They say you’re only as old as you feel.
I thought about that as I was getting a haircut a couple of weeks ago. “Sure is a lot of white coming out in your hair,” my hairdresser remarked.
Yup. I feel old.
Can’t lay all the blame on the hairstylist, though. The fact that my 10-year-old now wears women’s size 7 shoes and my almost-12-year-old looks better in my clothes than I do goes right along with Geezerpalooza, here. Heck, the fact that I have an almost-12-year-old about does me in.
At the moment, said almost-12-year-old, her sister and two of their friends are having a “sleepover,” meaning an all-night Wii-and-movie rave, in the game room, and I’ve been this close to telling them to turn the music down.
If that’s not feeling old, I don’t know what is.
Yes, I do. There was a Facebook meme going around a few weeks ago about posting the song that was number one the day you were born. One of my coworkers posted Men at Work’s “Down Under.” And if you’re reading this and saying to yourself, “What’s wrong with that?” or, even worse, “Never heard of it,” I don’t want to know.
Bad enough that this year’s high school graduates were born in 1994. Nineteen-ninety-four. I was ENGAGED!!
Be happy about those gray hairs, the Facebook memes soothe; as they are a gift many aren’t privileged to be around long enough to see. Those lines around the eyes and mouth? Simply signs you’ve lived and laughed. Hate getting old? Beats the alternative.
Says you. I can be crabby about it if I want to. Comes with crone territory.
Slightly Older Princess spent this weekend with a head cold and a fever. I took out the battery-powered thermometer first, the one we’ve had since before her birth. It made a halfhearted squawk and blinked out. I realize it, too, is almost 12, but I can still see myself cruising the aisles of Babies R Us, gathering newborn-supply items like I planning to send my impending infant, Kal-El style, into the vacuum of space. I can remember using it for the first time on her, too, a screaming 9-month-old with glassy eyes, at two in the morning on a Sunday, and the utter panic when I realized it was registering 106. I remember how weak-kneed and thankful I was when the ER doctor pronounced it an ear infection and said she’d be fine.
Surely that was a year ago? Two, at most?
This aging stuff does have a tiny fringe benefit or two. When the digital thermometer croaked, I pulled out the old glass thermometer with the mercury inside.
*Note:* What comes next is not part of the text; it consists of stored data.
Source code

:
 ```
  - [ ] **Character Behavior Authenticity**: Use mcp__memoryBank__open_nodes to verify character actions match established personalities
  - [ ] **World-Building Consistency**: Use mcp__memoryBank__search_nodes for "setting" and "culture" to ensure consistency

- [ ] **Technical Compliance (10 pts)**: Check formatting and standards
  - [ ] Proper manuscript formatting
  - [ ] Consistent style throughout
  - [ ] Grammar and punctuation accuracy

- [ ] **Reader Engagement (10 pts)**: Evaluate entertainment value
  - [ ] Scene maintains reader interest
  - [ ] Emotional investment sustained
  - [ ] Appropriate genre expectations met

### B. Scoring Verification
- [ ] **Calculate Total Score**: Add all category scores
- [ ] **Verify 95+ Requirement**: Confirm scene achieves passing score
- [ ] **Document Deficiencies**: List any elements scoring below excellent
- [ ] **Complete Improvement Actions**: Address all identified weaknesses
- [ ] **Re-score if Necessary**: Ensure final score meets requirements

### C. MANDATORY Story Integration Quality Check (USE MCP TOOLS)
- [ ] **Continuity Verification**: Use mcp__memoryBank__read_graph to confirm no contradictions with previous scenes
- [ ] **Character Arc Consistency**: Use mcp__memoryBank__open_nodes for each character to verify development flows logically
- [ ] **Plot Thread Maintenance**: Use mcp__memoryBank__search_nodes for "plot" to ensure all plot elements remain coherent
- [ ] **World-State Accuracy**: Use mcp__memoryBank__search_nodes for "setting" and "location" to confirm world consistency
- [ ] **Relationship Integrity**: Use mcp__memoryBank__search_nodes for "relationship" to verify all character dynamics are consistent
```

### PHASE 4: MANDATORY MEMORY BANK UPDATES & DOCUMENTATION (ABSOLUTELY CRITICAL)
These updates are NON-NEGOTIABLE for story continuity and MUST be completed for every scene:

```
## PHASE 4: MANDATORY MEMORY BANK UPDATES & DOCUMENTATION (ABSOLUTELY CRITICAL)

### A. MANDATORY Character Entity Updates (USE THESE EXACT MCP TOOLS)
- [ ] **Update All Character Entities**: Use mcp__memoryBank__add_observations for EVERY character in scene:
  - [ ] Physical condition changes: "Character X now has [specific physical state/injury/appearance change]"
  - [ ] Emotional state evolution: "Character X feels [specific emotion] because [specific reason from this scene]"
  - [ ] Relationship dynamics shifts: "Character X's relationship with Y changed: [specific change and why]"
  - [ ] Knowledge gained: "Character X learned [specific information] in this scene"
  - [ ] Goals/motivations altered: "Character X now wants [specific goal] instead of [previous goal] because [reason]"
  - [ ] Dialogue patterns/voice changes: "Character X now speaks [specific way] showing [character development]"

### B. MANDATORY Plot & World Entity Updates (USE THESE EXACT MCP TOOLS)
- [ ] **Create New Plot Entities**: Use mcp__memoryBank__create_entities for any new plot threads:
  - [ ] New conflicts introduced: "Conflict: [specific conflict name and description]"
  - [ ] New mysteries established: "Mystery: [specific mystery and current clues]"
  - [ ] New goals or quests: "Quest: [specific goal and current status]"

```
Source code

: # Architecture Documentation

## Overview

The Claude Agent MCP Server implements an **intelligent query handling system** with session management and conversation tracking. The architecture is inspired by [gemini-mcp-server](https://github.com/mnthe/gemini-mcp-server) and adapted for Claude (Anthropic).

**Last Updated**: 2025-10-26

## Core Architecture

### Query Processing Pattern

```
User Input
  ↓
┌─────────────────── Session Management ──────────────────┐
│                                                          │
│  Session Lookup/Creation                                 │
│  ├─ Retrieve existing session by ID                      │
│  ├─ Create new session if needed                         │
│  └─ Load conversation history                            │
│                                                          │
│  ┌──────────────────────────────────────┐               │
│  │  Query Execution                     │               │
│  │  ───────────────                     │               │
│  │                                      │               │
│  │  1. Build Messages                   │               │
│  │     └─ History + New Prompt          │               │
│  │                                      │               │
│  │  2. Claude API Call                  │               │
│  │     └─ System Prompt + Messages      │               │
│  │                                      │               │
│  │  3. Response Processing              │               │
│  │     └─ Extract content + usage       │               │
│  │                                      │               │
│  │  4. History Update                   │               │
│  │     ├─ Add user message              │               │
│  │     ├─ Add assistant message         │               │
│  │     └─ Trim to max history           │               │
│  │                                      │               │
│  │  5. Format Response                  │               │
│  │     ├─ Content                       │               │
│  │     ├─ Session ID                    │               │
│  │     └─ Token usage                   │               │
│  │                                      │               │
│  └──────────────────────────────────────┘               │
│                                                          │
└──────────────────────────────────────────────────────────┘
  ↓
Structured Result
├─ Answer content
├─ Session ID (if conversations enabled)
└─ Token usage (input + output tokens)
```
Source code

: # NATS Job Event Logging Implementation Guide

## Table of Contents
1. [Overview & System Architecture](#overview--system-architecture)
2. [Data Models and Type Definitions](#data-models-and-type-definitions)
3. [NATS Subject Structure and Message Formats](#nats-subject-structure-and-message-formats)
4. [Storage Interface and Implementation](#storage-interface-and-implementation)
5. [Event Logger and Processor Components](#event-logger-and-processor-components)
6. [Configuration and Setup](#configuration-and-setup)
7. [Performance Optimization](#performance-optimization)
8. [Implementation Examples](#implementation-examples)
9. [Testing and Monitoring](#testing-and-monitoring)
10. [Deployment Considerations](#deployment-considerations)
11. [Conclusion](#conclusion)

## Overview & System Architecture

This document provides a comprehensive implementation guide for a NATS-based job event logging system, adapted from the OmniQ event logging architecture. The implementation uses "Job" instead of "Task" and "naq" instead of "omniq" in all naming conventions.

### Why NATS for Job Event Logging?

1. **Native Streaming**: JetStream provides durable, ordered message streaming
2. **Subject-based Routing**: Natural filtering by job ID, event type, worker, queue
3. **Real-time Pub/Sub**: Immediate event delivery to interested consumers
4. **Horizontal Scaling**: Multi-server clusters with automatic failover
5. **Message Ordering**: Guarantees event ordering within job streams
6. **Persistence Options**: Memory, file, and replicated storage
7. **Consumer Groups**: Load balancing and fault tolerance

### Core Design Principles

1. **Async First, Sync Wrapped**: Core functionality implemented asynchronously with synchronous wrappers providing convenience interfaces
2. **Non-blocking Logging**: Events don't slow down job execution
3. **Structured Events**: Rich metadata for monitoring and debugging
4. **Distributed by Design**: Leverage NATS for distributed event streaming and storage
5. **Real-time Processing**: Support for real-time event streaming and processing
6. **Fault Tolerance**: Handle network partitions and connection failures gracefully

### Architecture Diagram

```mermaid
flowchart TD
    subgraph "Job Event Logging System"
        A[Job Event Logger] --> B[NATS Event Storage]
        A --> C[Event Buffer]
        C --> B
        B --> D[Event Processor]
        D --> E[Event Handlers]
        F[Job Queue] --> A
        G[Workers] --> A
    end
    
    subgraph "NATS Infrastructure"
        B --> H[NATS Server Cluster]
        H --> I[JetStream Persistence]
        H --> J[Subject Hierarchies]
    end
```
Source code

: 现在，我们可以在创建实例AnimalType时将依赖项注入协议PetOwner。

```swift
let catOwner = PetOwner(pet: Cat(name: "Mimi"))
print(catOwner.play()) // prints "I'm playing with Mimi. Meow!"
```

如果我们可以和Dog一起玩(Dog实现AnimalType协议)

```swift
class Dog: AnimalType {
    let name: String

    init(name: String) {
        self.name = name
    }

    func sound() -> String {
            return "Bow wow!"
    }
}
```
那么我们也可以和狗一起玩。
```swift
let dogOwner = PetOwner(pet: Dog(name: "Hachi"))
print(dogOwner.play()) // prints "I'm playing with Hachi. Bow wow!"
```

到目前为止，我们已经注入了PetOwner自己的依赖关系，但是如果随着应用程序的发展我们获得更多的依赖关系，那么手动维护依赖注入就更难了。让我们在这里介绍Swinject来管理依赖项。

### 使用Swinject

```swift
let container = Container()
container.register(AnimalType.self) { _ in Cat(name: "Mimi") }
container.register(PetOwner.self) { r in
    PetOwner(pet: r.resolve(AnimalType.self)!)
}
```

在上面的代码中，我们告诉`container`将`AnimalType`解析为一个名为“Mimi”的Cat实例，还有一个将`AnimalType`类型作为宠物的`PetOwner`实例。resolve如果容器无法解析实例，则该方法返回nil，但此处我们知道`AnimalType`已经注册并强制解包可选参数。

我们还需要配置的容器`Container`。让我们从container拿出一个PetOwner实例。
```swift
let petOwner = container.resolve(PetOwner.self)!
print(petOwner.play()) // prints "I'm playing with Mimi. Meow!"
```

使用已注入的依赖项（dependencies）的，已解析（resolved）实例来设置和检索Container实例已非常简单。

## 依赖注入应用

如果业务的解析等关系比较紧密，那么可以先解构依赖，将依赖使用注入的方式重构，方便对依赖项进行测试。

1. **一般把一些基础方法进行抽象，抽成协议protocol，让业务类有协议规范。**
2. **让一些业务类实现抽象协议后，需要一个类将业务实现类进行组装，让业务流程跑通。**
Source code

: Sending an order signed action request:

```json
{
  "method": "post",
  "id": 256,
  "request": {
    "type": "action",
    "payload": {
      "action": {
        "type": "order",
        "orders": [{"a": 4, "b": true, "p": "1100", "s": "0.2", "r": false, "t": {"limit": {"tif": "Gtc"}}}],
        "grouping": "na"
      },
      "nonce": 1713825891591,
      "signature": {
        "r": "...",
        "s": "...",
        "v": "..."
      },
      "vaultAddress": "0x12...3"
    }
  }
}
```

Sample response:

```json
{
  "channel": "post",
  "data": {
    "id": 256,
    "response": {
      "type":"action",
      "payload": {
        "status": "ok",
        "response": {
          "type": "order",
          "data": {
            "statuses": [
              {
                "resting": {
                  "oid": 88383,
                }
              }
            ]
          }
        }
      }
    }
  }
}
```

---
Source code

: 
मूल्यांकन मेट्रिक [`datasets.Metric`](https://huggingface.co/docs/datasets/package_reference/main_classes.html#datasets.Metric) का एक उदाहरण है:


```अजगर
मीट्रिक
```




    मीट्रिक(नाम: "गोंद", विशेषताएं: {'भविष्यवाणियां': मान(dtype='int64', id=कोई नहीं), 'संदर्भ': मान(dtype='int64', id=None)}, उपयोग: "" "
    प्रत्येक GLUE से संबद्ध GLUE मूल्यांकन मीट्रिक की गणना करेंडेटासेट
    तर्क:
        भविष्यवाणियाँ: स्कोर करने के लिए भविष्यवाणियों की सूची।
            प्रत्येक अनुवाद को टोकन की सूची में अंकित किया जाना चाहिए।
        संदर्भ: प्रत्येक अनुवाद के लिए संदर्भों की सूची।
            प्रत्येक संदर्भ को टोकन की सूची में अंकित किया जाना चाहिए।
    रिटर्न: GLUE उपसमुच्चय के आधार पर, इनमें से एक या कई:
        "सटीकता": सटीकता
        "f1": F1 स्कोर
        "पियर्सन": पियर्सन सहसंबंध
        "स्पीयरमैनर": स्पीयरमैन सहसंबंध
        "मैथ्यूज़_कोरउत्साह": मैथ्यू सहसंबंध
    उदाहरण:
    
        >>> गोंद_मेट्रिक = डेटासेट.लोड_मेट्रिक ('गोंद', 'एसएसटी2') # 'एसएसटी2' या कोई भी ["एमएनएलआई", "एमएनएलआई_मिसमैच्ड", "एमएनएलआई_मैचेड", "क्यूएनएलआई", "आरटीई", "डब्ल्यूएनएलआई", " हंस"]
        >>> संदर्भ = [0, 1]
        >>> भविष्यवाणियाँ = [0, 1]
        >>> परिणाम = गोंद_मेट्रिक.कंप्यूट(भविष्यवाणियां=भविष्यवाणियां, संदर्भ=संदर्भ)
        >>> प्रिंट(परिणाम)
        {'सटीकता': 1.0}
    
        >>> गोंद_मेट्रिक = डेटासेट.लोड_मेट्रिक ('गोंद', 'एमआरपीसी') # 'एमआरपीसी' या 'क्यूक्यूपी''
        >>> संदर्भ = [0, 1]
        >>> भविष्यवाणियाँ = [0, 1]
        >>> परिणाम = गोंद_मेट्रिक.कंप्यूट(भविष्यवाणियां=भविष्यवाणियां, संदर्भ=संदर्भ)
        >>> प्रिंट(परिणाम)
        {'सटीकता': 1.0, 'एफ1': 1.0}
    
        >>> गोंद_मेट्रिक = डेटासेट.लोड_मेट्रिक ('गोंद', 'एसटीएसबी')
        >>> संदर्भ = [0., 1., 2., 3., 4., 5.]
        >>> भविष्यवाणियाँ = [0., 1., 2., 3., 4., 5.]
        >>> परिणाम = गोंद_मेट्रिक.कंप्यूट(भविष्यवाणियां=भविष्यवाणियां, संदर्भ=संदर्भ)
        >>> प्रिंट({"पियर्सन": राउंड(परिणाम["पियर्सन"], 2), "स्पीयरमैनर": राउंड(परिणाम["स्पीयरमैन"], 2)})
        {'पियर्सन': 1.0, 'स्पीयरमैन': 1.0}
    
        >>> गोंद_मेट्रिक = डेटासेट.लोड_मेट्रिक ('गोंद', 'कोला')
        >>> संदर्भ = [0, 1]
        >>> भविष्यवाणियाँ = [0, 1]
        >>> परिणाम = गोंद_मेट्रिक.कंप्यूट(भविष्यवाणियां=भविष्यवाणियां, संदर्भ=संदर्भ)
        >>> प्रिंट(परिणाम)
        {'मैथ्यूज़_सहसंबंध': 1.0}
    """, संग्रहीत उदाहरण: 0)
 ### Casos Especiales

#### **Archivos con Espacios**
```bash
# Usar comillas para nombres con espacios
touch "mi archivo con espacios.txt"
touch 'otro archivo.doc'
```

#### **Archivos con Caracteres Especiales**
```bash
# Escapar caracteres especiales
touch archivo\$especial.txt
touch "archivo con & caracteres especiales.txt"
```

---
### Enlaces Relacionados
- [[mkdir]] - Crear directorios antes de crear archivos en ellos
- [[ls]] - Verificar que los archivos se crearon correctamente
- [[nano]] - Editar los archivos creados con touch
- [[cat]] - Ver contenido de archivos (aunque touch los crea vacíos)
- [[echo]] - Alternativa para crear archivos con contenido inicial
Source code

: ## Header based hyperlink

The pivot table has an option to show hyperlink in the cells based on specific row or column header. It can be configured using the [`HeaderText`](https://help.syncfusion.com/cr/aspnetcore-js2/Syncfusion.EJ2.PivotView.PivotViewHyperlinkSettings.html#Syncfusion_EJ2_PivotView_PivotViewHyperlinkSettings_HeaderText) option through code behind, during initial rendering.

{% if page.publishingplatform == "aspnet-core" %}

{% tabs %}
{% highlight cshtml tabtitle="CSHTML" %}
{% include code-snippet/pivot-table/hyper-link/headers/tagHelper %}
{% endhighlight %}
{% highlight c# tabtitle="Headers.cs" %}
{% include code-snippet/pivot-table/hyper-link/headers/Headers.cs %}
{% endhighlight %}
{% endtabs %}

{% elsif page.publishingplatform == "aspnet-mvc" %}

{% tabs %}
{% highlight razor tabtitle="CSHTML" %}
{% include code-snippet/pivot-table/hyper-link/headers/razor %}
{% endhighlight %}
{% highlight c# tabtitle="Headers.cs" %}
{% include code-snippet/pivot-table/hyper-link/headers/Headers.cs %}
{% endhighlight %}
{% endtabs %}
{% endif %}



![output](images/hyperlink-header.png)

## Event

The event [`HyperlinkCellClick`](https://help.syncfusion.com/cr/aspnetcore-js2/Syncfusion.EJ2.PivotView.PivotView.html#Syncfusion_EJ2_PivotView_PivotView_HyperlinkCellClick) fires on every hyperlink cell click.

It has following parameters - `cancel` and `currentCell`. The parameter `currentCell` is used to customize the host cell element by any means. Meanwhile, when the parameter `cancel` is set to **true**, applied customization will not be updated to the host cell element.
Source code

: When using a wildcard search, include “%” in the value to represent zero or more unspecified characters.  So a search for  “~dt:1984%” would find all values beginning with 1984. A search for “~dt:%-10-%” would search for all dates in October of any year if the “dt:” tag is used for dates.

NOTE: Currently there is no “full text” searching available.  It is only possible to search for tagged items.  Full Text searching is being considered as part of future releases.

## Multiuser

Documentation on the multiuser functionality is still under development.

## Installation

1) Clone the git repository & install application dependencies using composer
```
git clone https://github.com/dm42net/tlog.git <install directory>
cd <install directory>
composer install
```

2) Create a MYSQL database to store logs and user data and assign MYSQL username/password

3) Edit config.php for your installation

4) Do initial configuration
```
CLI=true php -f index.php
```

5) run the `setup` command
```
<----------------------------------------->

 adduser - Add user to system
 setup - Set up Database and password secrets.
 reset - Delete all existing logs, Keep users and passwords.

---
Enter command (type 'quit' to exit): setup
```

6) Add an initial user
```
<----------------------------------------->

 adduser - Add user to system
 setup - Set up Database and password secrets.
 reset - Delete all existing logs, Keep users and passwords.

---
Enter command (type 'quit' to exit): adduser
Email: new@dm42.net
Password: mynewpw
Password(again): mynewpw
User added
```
I’m old enough to know how to shake it down and read the silver line.
I know how to look up stuff in a dictionary, how to entertain myself without an iPhone and how to connect a VCR. I can cook dinner without a microwave, write a letter longhand – in cursive! – and tell time on a standard clock. I can even do my multiplication tables without a calculator, something I found was well nigh impossible for a group of high school sophomores I once knew.
So there are some advantages to being ancient. All you young’uns better keep we fuddy-duddies around. You’ll need us after the Apocalypse.
Until then, though, keep those sleepover kids off my lawn.